À ce moment, Fantômas s’arrêtait brusquement, ayant l’air de vouloir rompre l’entretien avec son fidèle lieutenant le Bedeau. Fantômas, d’une voix maussade, appelait sur un ton de commandement :

– Ici, les copains !

Immédiatement, les apaches qui accompagnaient le Maître se rangeaient autour de lui, formant un grand cercle, et ils demeuraient silencieux, prêtant l’oreille, avides, semblait-il, de recueillir les instructions que sans doute leur chef prétendait leur donner.

Fantômas en effet, après avoir considéré leur groupe hésitant, daignait les renseigner sur ce qu’il attendait de lui.

Le Maître, toutefois, n’avait pas l’habitude de confier en détail à ses complices ses plans et ses projets. Fantômas considérait toujours ceux qu’il employait comme d’utiles instruments, des machines précieuses, et exigeait d’eux une obéissance passive, mais il n’en admettait ni contrôle, ni surveillance, ni quoi que ce soit qui pût leur donner l’ombre d’une apparente autorité.

C’était donc en ces termes peu explicites que Fantômas leur enseignait d’avoir à lui obéir.

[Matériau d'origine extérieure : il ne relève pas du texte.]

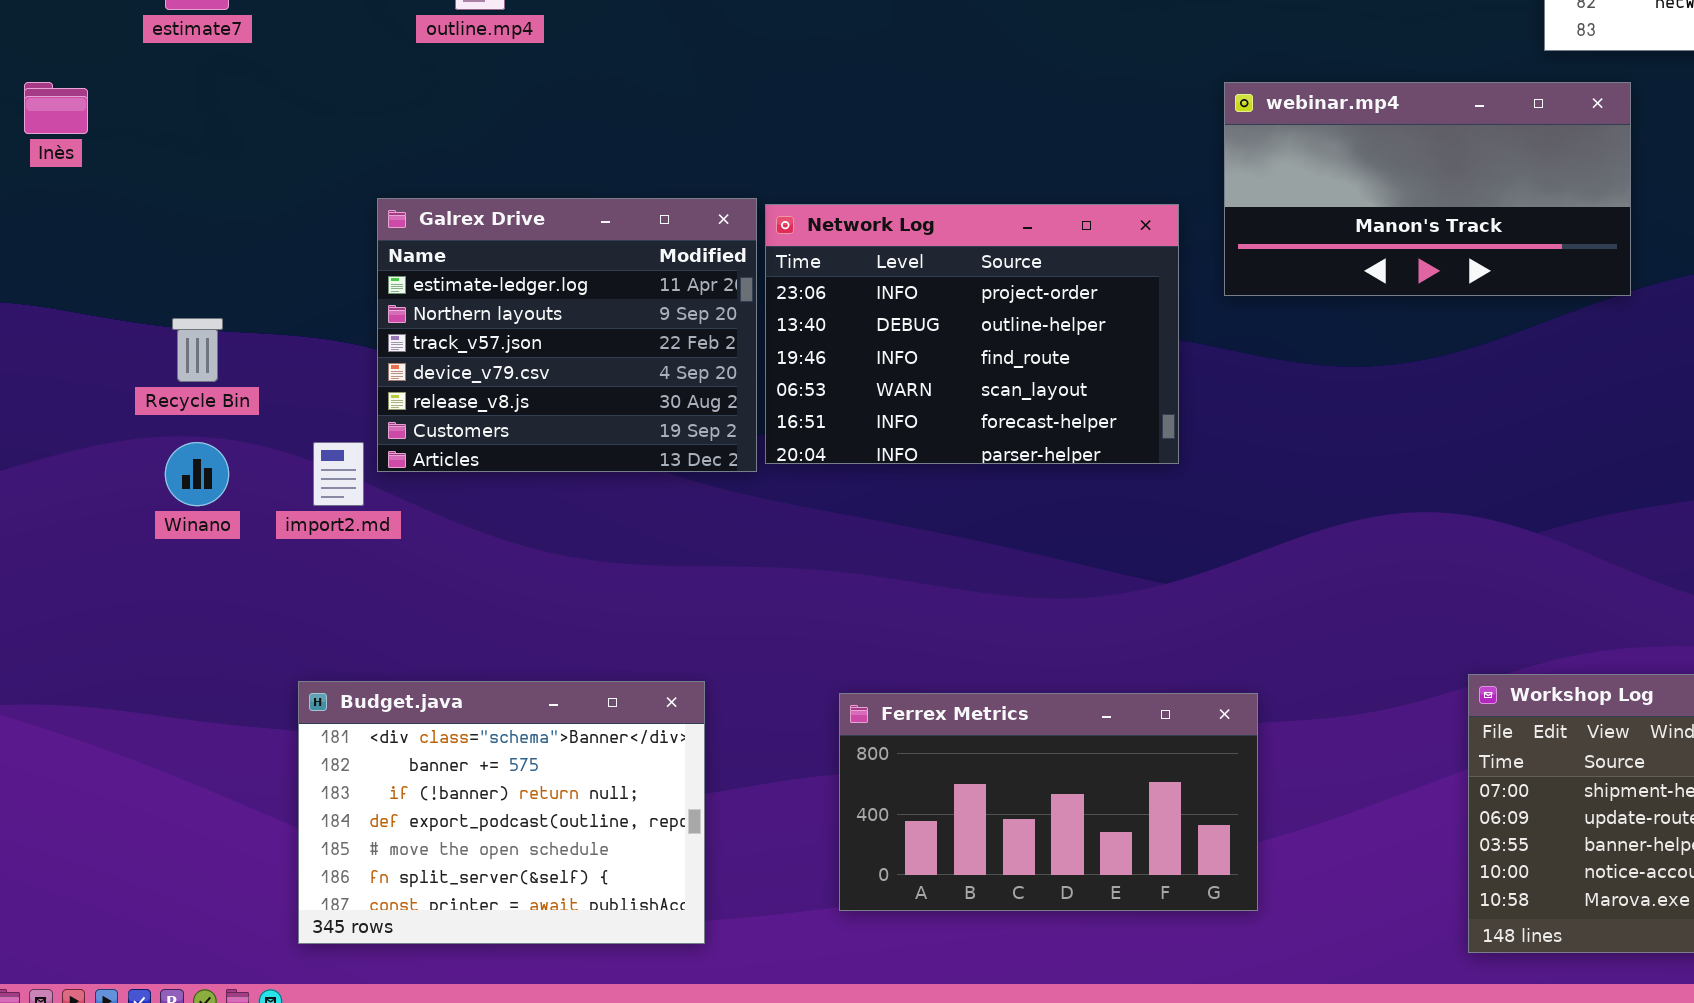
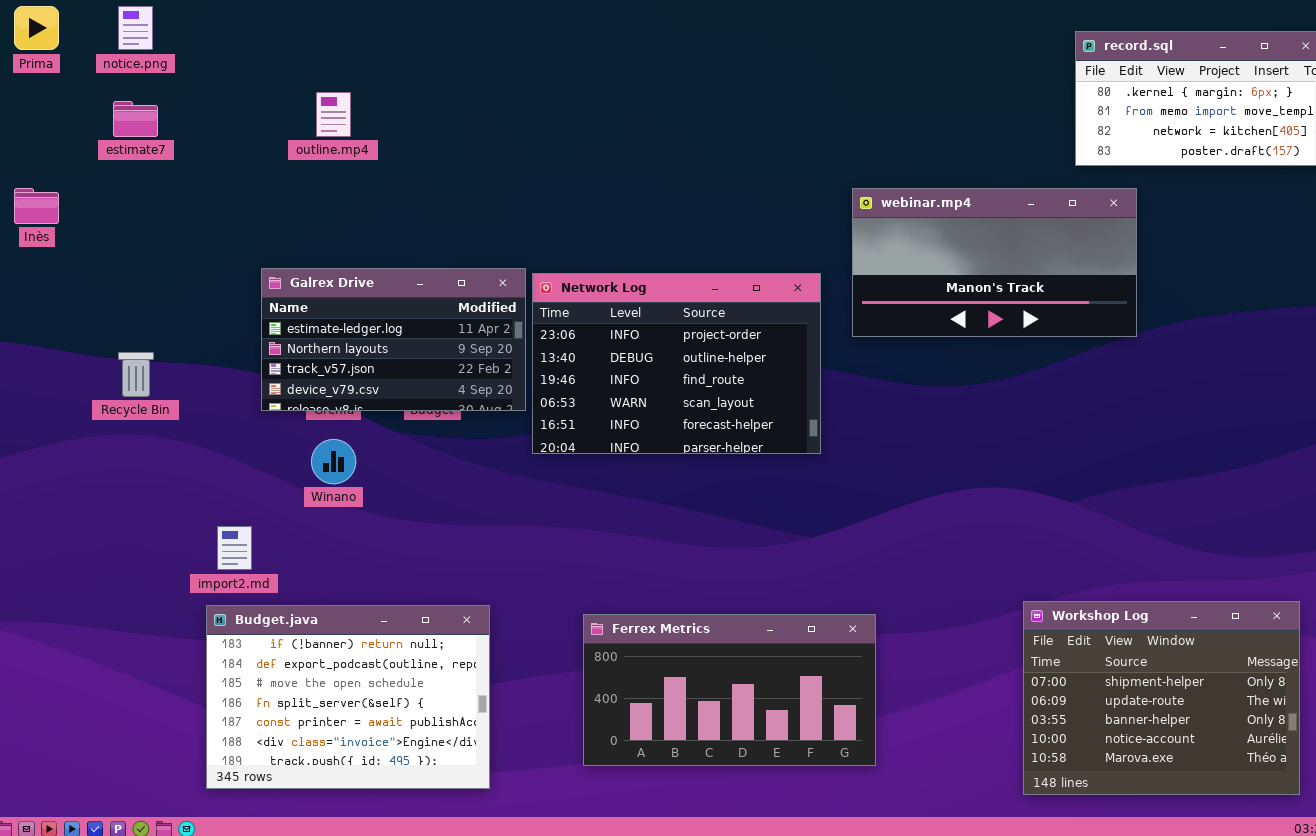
Galrex Drive: [377,198,757,472] -> [261,268,526,411], resized
Winano: [165,442,229,506] -> [311,439,356,484], moved
import2.md: [313,442,364,506] -> [217,526,252,570], moved
Budget.java: [298,681,705,944] -> [206,605,490,789], scrolled down 2 rows

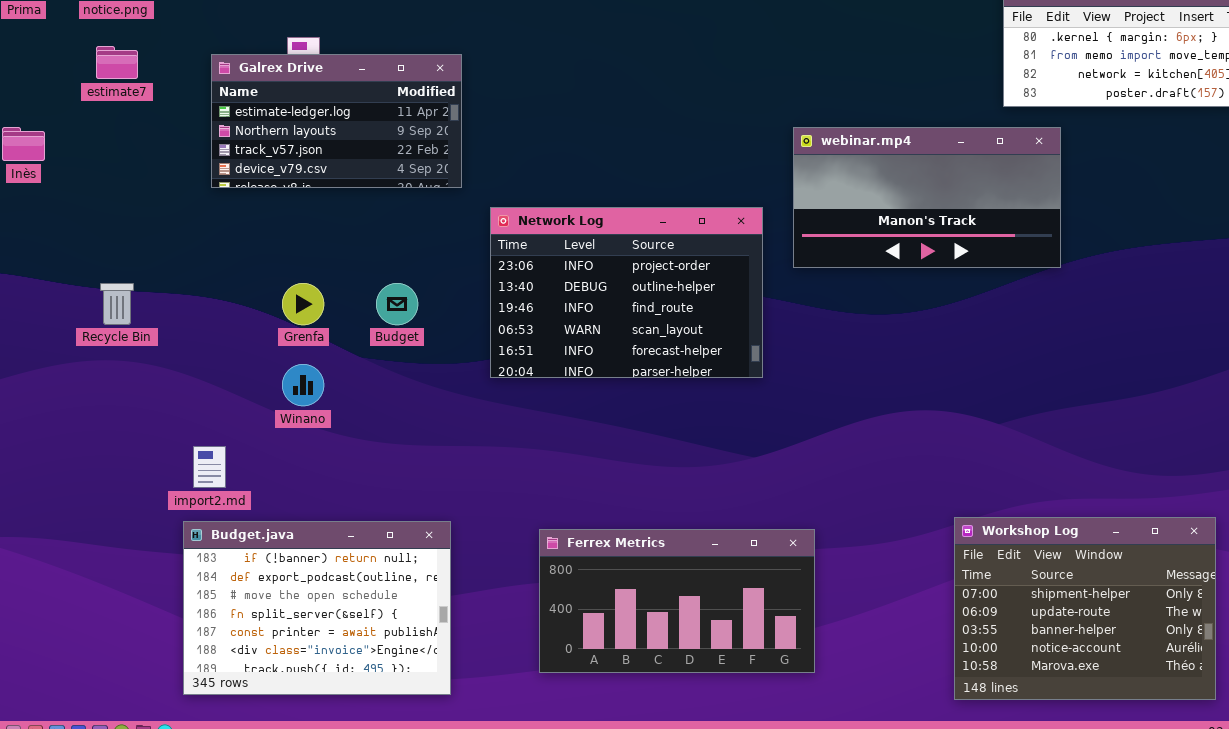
Galrex Drive: [261,268,526,411] -> [211,54,462,188], moved

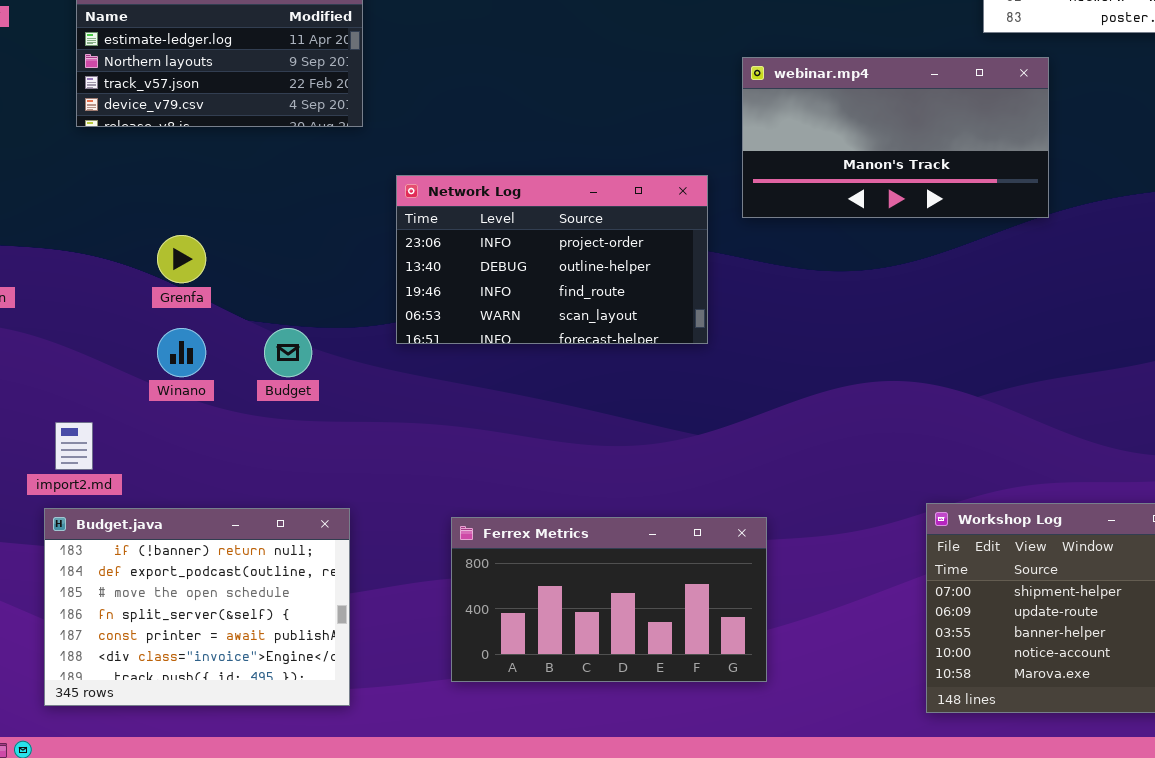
Network Log: [490,207,763,378] -> [396,175,708,344], resized
Budget: [376,283,418,325] -> [264,328,312,377], moved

– Vous allez, commençait-il, vous rendre les uns et les autres sur les berges. Toi, Bedeau, tu resteras le long du petit escalier qui court à flanc de muraille et descend à pic à la Seine. En bas de cet escalier, vous trouverez des gaffes. Elles sont mises là par la Société de sauvetage, et, ma foi, c’est bien d’un sauvetage qu’il s’agit… Les autres, vous vous embarquerez à bord d’un bachot qui est attaché à cet endroit également. Vous irez vous embusquer sous le premier pont et vous attendrez…

– On attendra quoi ? demanda la Rouquine.

Fantômas foudroya du regard celle qui se permettait de l’interroger.

– Voici ce qui se passera, continua-t-il. Dans vingt minutes à peu près, vous entendrez un coup de sifflet. À ce moment, vous commencerez à surveiller le courant de la Seine. Quelqu’un viendra, que vous accrocherez au bout de vos gaffes. Ce quelqu’un ce sera…

Fantômas brusquement s’interrompait.

– Au fait, murmurait-il, je n’ai pas besoin de vous expliquer tout cela. Soyez là où je vous dis pour me prêter main forte, le cas échéant, et c’est l’essentiel.

Fantômas achevait de parler, haussait les épaules en homme qui se moque pas mal après tout des entreprises qu’il est sur le point de tenter, puis, sans ajouter un mot, hautainement redressé, s’éloignait, marchant à grands pas, ayant l’air de profondément mépriser ceux qu’il appelait pourtant ses amis.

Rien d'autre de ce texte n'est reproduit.